Your Zero Trust Strategy Depends on Active Directory Integrity
The exponential increase in remote work caused by the COVID-19 crisis has ricocheted across the IT landscape. Within a matter of days, corporate IT faced an unprecedented 180-degree turn in its client networking model. Organizations that treated remote work as a rare exception suddenly found themselves almost entirely remote. According to JPMorgan, Zoom usage is up more than 300% since before the crises. Microsoft reports a Teams usage increase of 200% since March 16th.
As companies grapple to accommodate this suddenly remote workforce by hurriedly adopting or ramping up remote access capabilities, cloud-focused applications, and security strategies, you must not forget that these strategies depend upon the integrity of your core on-premises identity systems.
Different architectures, one identity source
Many businesses depend on a VPN access strategy for remote access, in which users are authenticated by a directory service – usually, Active Directory – and are allowed onto the corporate network. As a solution with scalability challenges and reliance on network perimeter security, VPNs alone aren’t the answer for the modern remote worker.
A rapidly growing segment of companies has their users sign in to a web-based identity and access management service (we used to call them IDaaS – identity as a service – think Azure AD or Okta) with their corporate credentials to access SaaS apps such as Zoom or Office 365 directly through the internet. This method uses a zero-trust model where a user’s identity – not their network location – is key to gaining access to the application.
Some of these companies go further by extending this model into their on-premises networks. They deploy devices that create a software-defined perimeter between applications and the users attempting to access them. These proxy devices (for example Azure AD Application Proxy or Symantec Secure Access Cloud) grants the user access to only the proxy-published application instead of the broad network access granted by a VPN. Because traffic is routed through the IAM service, the session can have sophisticated access controls such as device integrity, session risk, or type of client app used.
Whether you’re logging in to the corporate network with VPN or signing into a web portal to access SaaS or on-premises apps, identity assurance is crucial. VPNs rely upon an on-premises corporate identity source. Modern cloud IAM services rely on many factors such as device health, location, and behavior patterns to contribute to an identity’s assurance level. But the cores of these massive cloud services are still based on the user’s account credentials. Because most organizations use a hybrid identity model (projecting their on-premises identity to internet services), the identity source for these credentials is the keystone of the entire sophisticated architecture. And for 90% of enterprises, this identity source is Active Directory (AD).
Securing the source
We’ve established the importance of Active Directory to your security architecture.
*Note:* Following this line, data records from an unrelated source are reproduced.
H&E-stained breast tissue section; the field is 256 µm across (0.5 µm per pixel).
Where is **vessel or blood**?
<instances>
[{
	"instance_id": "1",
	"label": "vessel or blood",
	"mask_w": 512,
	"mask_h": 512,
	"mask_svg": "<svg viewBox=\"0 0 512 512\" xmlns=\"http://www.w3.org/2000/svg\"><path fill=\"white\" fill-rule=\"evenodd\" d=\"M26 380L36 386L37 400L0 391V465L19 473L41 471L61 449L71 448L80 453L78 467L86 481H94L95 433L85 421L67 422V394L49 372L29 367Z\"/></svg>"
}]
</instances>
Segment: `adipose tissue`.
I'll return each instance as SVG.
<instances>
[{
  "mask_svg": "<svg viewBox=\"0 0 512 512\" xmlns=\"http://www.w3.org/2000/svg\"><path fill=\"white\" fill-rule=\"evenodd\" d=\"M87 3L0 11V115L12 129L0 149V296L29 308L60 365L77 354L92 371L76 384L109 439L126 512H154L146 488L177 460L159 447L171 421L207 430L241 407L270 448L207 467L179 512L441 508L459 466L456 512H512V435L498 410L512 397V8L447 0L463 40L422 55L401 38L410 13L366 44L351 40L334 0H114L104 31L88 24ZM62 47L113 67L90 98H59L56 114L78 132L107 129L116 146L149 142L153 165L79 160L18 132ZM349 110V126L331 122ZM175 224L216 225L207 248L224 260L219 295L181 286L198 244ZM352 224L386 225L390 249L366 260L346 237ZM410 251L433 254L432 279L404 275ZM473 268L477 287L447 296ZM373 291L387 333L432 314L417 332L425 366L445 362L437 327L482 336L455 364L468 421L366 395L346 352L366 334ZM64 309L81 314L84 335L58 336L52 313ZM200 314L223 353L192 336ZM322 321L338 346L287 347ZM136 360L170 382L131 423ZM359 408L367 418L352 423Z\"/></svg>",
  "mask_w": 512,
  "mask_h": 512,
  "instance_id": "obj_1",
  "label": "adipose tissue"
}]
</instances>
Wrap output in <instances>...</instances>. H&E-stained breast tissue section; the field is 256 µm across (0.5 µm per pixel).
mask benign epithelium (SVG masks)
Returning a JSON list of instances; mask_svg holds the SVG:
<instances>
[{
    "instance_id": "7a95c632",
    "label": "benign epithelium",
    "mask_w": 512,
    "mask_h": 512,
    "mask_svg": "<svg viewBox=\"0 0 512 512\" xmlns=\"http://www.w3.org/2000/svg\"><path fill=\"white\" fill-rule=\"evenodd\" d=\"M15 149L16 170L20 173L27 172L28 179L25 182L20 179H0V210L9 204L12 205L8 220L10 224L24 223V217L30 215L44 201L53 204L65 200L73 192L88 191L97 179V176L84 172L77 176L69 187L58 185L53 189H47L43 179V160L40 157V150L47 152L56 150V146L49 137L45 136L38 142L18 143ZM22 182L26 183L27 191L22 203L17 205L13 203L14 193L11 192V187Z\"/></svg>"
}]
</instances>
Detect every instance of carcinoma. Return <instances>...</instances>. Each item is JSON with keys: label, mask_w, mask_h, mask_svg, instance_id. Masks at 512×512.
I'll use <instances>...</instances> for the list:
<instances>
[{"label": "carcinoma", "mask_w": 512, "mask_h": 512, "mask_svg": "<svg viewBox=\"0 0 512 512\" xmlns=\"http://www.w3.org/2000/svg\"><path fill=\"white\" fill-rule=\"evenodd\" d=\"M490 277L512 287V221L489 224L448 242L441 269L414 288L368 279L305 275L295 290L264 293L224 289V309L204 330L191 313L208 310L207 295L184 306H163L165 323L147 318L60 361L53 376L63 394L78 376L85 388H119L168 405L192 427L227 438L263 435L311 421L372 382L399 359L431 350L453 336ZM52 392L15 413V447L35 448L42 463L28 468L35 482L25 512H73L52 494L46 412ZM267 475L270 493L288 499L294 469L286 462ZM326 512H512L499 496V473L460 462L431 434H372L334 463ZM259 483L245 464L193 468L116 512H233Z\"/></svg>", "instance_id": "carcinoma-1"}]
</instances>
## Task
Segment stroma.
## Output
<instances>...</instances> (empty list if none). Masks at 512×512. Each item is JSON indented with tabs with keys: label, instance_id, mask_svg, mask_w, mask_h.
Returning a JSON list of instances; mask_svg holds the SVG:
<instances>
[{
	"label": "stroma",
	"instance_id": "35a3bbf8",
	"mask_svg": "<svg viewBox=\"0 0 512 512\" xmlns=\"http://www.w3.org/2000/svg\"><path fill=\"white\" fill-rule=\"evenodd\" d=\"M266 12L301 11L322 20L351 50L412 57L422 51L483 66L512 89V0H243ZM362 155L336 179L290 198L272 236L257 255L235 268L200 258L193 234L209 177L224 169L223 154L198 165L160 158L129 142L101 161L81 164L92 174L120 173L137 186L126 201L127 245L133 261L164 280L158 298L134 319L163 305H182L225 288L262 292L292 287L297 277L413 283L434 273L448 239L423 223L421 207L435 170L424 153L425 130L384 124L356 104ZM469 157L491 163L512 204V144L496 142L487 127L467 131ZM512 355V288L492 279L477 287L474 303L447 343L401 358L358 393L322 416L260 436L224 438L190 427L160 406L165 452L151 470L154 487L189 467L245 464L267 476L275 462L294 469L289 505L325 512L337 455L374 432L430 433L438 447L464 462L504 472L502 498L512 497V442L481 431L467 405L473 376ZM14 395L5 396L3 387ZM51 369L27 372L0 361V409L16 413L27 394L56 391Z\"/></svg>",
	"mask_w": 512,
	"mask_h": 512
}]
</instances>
How do you ensure its integrity and the integrity of its data?
Minimize AD’s attack surface
- Implement a least-privilege administrative model and get rid of all your unnecessary administrators. This 20-year-old advice is still relevant today.
- Lock down administrative access to the AD service by implementing administrative tiering and secure administrative workstations.
- Secure AD domain controllers against attack by applying recommended policies and settings.
- Scan AD regularly for misconfigurations – accidental or malicious – that potentially expose your forest to abuse or attack.
Monitor AD for signs of compromise and roll back unauthorized changes
- Enable both basic and advanced auditing. You can’t know about changes to your AD if you haven’t enabled mechanisms to log the changes. Then you need to actually look at key events via a centralized console.
- Monitor object and attribute changes at the directory level. The security event log will show you most, but not all changes made to AD. For example, the DCShadow attack circumvents the event log entirely. The only way to ensure you’re aware of all activity in your AD forest is to monitor the directory changes shared across domain controllers.
Plan for when compromise happens – because it will
- Monitoring for undesired AD changes is important. But you must also be able to quickly roll back those undesired changes or you only have a partial solution.
- Prepare for large-scale compromise. Widespread encryption of your network, including AD, requires you have a solid, highly automated recovery strategy that includes offline backups for all your infrastructure components.
Though you can implement a zero-trust network in a variety of ways, its core principles are based on user identity. Whether you’re accessing your network through a VPN or signing into an identity service’s web portal, the odds are good that your identity depends upon Active Directory. Therefore, ensuring the integrity of Active Directory is foundational to your company’s security.